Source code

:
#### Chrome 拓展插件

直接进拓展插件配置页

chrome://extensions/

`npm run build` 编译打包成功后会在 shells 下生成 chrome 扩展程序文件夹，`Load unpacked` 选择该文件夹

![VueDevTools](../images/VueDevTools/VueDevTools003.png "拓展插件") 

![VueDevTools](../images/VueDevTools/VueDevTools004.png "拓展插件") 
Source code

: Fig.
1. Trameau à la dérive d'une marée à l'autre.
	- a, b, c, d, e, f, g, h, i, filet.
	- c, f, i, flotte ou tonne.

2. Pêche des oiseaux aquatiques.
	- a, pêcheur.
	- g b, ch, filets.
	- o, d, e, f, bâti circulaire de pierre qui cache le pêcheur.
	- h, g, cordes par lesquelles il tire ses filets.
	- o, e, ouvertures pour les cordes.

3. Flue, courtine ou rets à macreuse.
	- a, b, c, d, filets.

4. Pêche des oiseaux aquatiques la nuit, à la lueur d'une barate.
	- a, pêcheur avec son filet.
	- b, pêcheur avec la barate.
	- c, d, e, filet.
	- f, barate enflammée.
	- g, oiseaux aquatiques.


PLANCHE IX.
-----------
* * * * * * *
#### Written task
Update the lines above so that each occurrence of "pêcheur" reads "chasseur", with everything else kept the same.

#### Written response
Source code

:
#### Chrome 拓展插件

直接进拓展插件配置页

chrome://extensions/

`npm run build` 编译打包成功后会在 shells 下生成 chrome 扩展程序文件夹，`Load unpacked` 选择该文件夹

![VueDevTools](../images/VueDevTools/VueDevTools003.png "拓展插件") 

![VueDevTools](../images/VueDevTools/VueDevTools004.png "拓展插件") 
Source code

: Fig.
1. Trameau à la dérive d'une marée à l'autre.
	- a, b, c, d, e, f, g, h, i, filet.
	- c, f, i, flotte ou tonne.

2. Pêche des oiseaux aquatiques.
	- a, chasseur.
	- g b, ch, filets.
	- o, d, e, f, bâti circulaire de pierre qui cache le chasseur.
	- h, g, cordes par lesquelles il tire ses filets.
	- o, e, ouvertures pour les cordes.

3. Flue, courtine ou rets à macreuse.
	- a, b, c, d, filets.

4. Pêche des oiseaux aquatiques la nuit, à la lueur d'une barate.
	- a, chasseur avec son filet.
	- b, chasseur avec la barate.
	- c, d, e, filet.
	- f, barate enflammée.
	- g, oiseaux aquatiques.


PLANCHE IX.
-----------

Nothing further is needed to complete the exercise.